Give me a greencard, a decent salary and the possibility to teach the talented and kick out the bully, and I´ll be teaching your kids music and politics for a year or two (if it´s a gun-free school).
 
nbcrusader said:
If only you could have such control of the classroom....

Robin Williams could, but I guess an English/American elite school in the 60s (if that flic was playing then) is an appropriate breeding ground for future geniuses, whereas the nowaday average school is just not disciplined enough. And with discipline I don´t mean old-fashoned discipline, just staying polite and not disturbing the lessons.

One of the reasons I never got a music teacher. I always had the impression they were the assclowns of school.
 
lmjhitman said:
older teachers make really good money

Tell that to my mom, who has an MEd, has 25 years in the same school board, and is less than 10 years from retirement and still makes less than $50,000 a year. And she's been threatened with getting laid off repeatedly (3 or 4 times a school year) over the past 5 years.

Teachers' salaries in Canada are abhorrently low.
 
DaveC said:


Tell that to my mom, who has an MEd, has 25 years in the same school board, and is less than 10 years from retirement and still makes less than $50,000 a year. And she's been threatened with getting laid off repeatedly (3 or 4 times a school year) over the past 5 years.

Teachers' salaries in Canada are abhorrently low.

Maybe in Nova Scotia.

My mom has the exact same credentials as yours (MEd from UofToronto). She left teaching to consult for a while (big bucks) and returned a couple of years ago. She teaches high school and earns $76K. In Ontario, senior teachers are very well paid.
 
Well here in the Maritimes it's insane. My mom has actually recently been offered a consulting job for a textbook publisher. She's torn, because if she takes it she'll actually have the money to do some of the things she really wants to (buy a new car, take a trip, redo the house), but at the same time, she absolutely loves teaching. It's a bit aggravating that all the provincial government talks about is keeping jobs in Nova Scotia, and then they give pennies to the School Boards, requiring them to lay off dozens of teachers each year.
 
One of the reasons I have moved towards administration at this stage of my career is the fact that I can negotiate my own salary. If I am not producing I will not get the salary.

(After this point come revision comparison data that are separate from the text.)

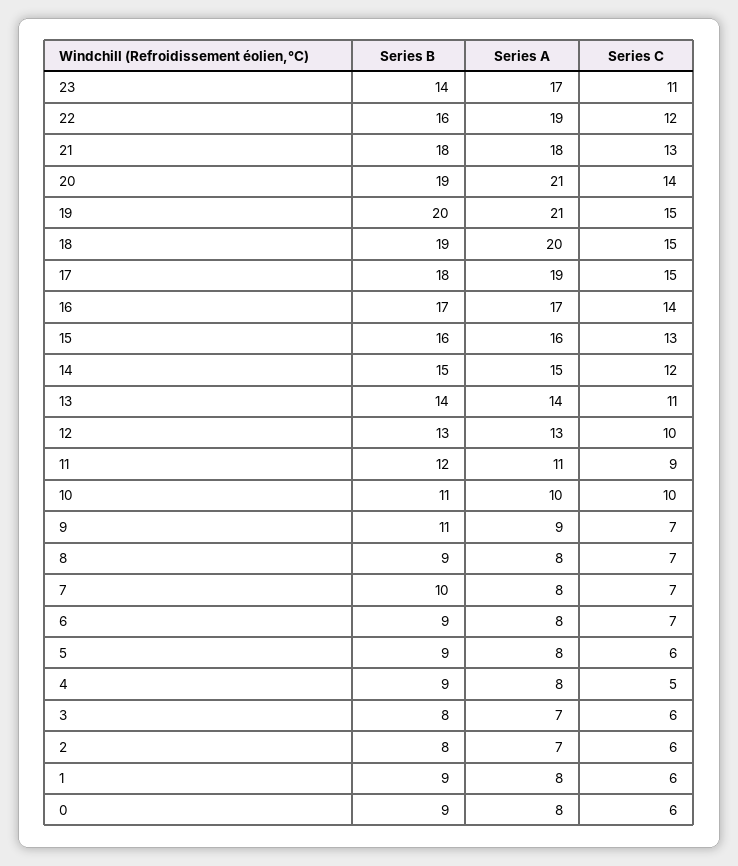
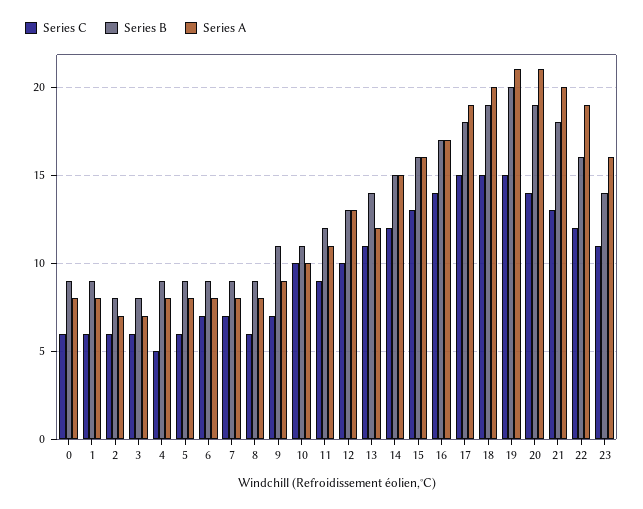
  {
    "Series B": {
      "23": 14,
      "22": 16,
      "21": 18,
      "20": 19,
      "19": 20,
      "18": 19,
      "17": 18,
      "16": 17,
      "15": 16,
      "14": 15,
      "13": 14,
      "12": 13,
      "11": 12,
      "10": 11,
      "9": 11,
      "8": 9,
-     "7": 10,
+     "7": 9,
      "6": 9,
      "5": 9,
      "4": 9,
      "3": 8,
      "2": 8,
      "1": 9,
      "0": 9
    },
    "Series A": {
-     "23": 17,
+     "23": 16,
      "22": 19,
-     "21": 18,
+     "21": 20,
      "20": 21,
      "19": 21,
      "18": 20,
      "17": 19,
      "16": 17,
      "15": 16,
      "14": 15,
-     "13": 14,
+     "13": 12,
      "12": 13,
      "11": 11,
      "10": 10,
      "9": 9,
      "8": 8,
      "7": 8,
      "6": 8,
      "5": 8,
      "4": 8,
      "3": 7,
      "2": 7,
      "1": 8,
      "0": 8
    },
    "Series C": {
      "23": 11,
      "22": 12,
      "21": 13,
      "20": 14,
      "19": 15,
      "18": 15,
      "17": 15,
      "16": 14,
      "15": 13,
      "14": 12,
      "13": 11,
      "12": 10,
      "11": 9,
      "10": 10,
      "9": 7,
-     "8": 7,
+     "8": 6,
      "7": 7,
      "6": 7,
      "5": 6,
      "4": 5,
      "3": 6,
      "2": 6,
      "1": 6,
      "0": 6
    }
  }

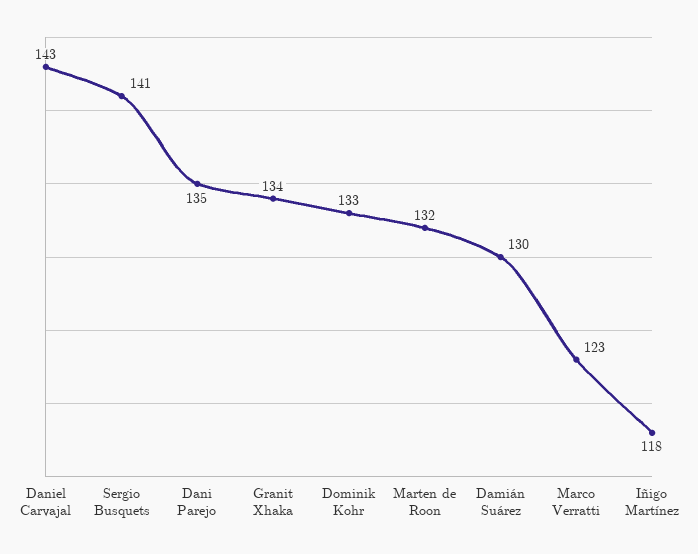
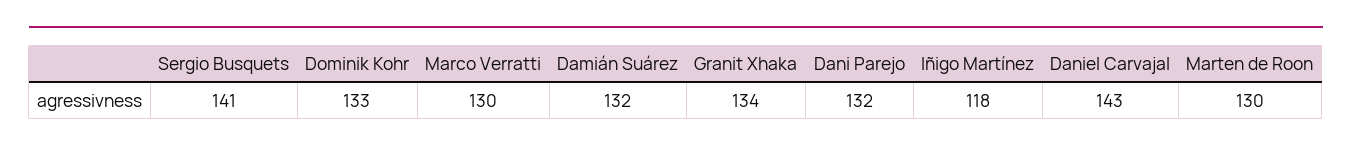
  {
    "Daniel Carvajal": 143,
    "Sergio Busquets": 141,
-   "Dani Parejo": 135,
+   "Dani Parejo": 132,
    "Granit Xhaka": 134,
    "Dominik Kohr": 133,
-   "Marten de Roon": 132,
+   "Marten de Roon": 130,
-   "Damián Suárez": 130,
+   "Damián Suárez": 132,
-   "Marco Verratti": 123,
+   "Marco Verratti": 130,
    "Iñigo Martínez": 118
  }

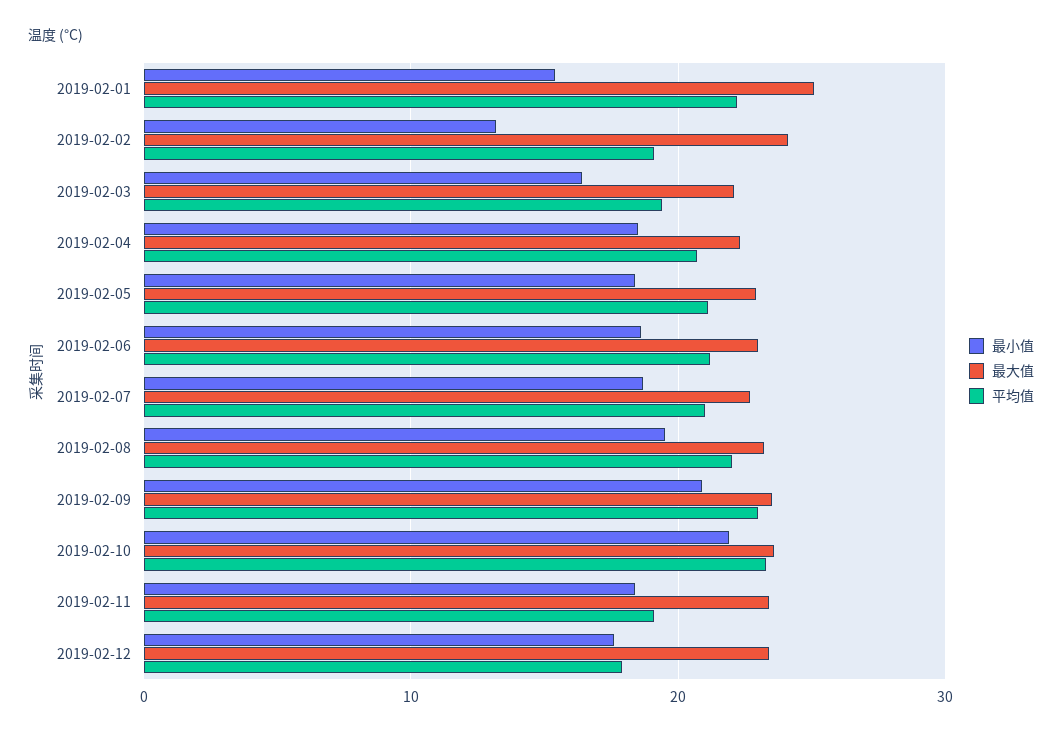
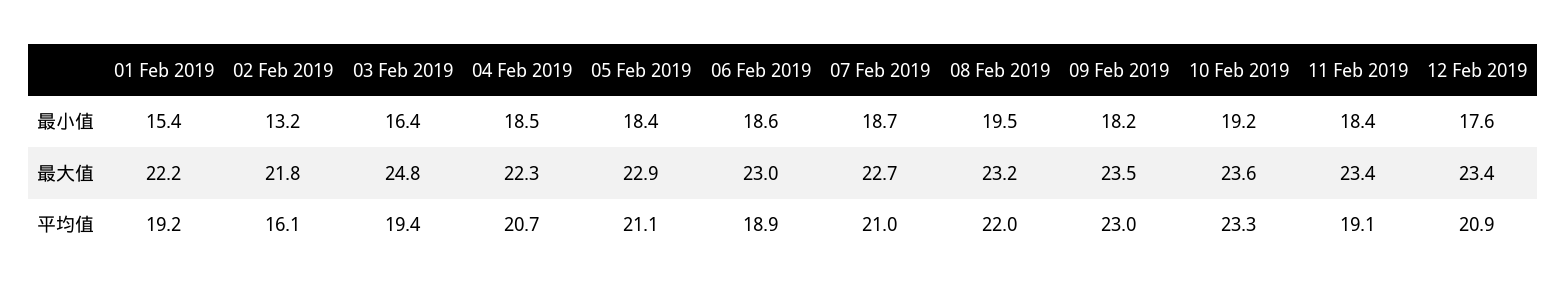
  {
    "最小值": {
      "2019-02-01": 15.4,
      "2019-02-02": 13.2,
      "2019-02-03": 16.4,
      "2019-02-04": 18.5,
      "2019-02-05": 18.4,
      "2019-02-06": 18.6,
      "2019-02-07": 18.7,
      "2019-02-08": 19.5,
-     "2019-02-09": 21,
+     "2019-02-09": 18.2,
-     "2019-02-10": 22,
+     "2019-02-10": 19.2,
      "2019-02-11": 18.4,
      "2019-02-12": 17.6
    },
    "最大值": {
-     "2019-02-01": 25,
+     "2019-02-01": 22.2,
-     "2019-02-02": 24,
+     "2019-02-02": 21.8,
-     "2019-02-03": 22,
+     "2019-02-03": 24.8,
      "2019-02-04": 22.3,
      "2019-02-05": 22.9,
      "2019-02-06": 23,
      "2019-02-07": 22.7,
      "2019-02-08": 23.2,
      "2019-02-09": 23.5,
      "2019-02-10": 23.6,
      "2019-02-11": 23.4,
      "2019-02-12": 23.4
    },
    "平均值": {
-     "2019-02-01": 22,
+     "2019-02-01": 19.2,
-     "2019-02-02": 19,
+     "2019-02-02": 16.1,
      "2019-02-03": 19.4,
      "2019-02-04": 20.7,
      "2019-02-05": 21.1,
-     "2019-02-06": 21,
+     "2019-02-06": 18.9,
      "2019-02-07": 21,
      "2019-02-08": 22,
      "2019-02-09": 23,
      "2019-02-10": 23.3,
      "2019-02-11": 19.1,
-     "2019-02-12": 18
+     "2019-02-12": 20.9
    }
  }

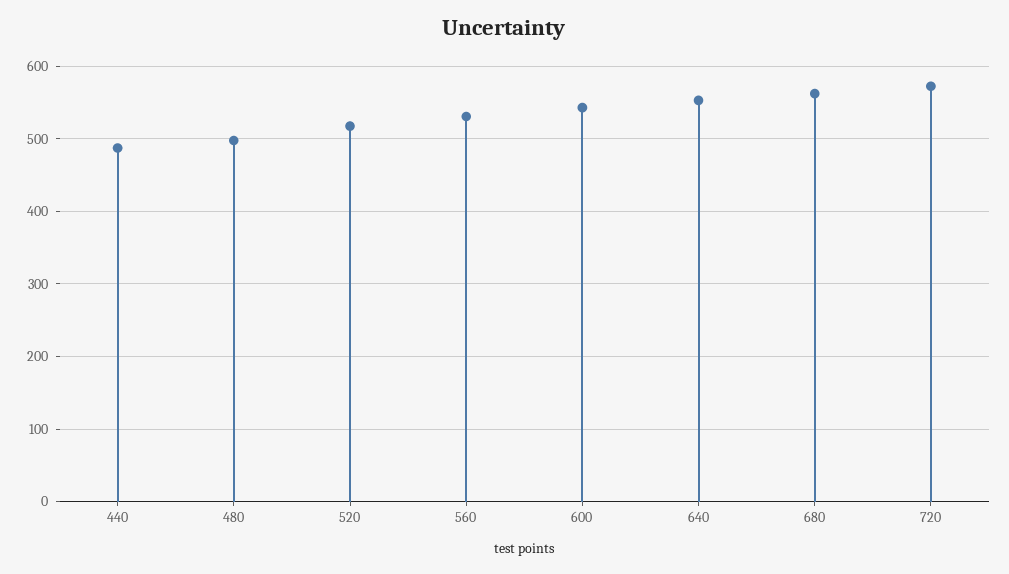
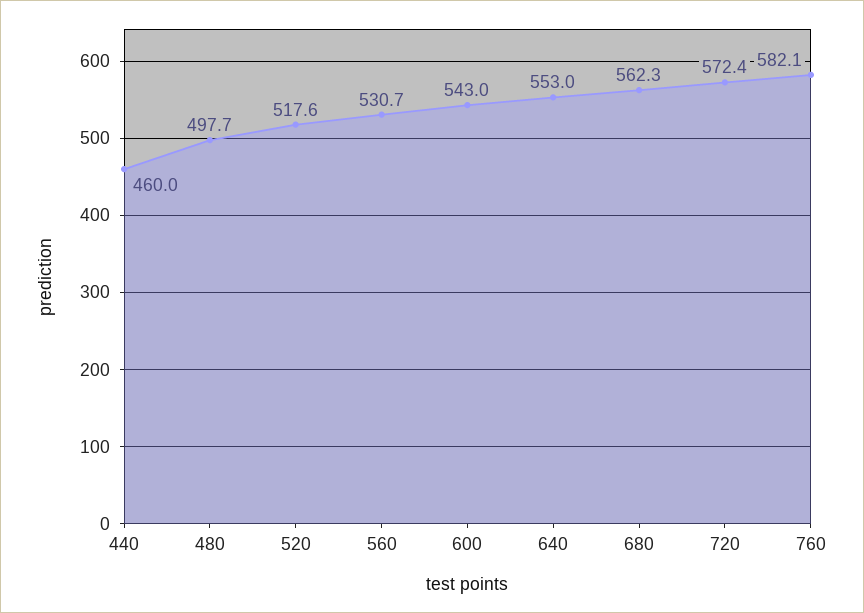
  {
-   "440": 490,
+   "440": 460,
    "480": 497.7,
    "520": 517.6,
    "560": 530.7,
    "600": 543,
    "640": 553,
    "680": 562.3,
-   "720": 572.4
+   "720": 572.4,
+   "760": 582.1
  }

I have LOVED every minute of my teaching career. I have lived a semi-simple life, with a house much smaller than the bank says I can afford. I have bought a SCION which is awesome for it's price, 34 miles to the gallon. This was my first summer in ten years I did not work, because of my surgery, but I usually run a robotics camp to teach kids to build and program autonomous robots. I save money all year to get the time off that I can to be with my family. WE are able to afford more than most. But, I want more.....:huh:
 
DaveC said:
Tell that to my mom, who has an MEd, has 25 years in the same school board, and is less than 10 years from retirement and still makes less than $50,000 a year. And she's been threatened with getting laid off repeatedly (3 or 4 times a school year) over the past 5 years.

Teachers' salaries in Canada are abhorrently low.
wow. she'd make at least $75K in alberta, dave. which is one of the reasons i want to stick around here. but ontario is looking pretty good, now that anitram's mentioned it.
 
Ontario isn't bad, although if you live in the GTA, keep in mind that your cost of living will be considerably higher than elsewhere in the country.

My mom actually teaches at Queen's University part time now and she's loving that.
 
whenhiphopdrovethebigcars said:


Robin Williams could, but I guess an English/American elite school in the 60s (if that flic was playing then) is an appropriate breeding ground for future geniuses, whereas the nowaday average school is just not disciplined enough. And with discipline I don´t mean old-fashoned discipline, just staying polite and not disturbing the lessons.

Please don't confuse movies with real life.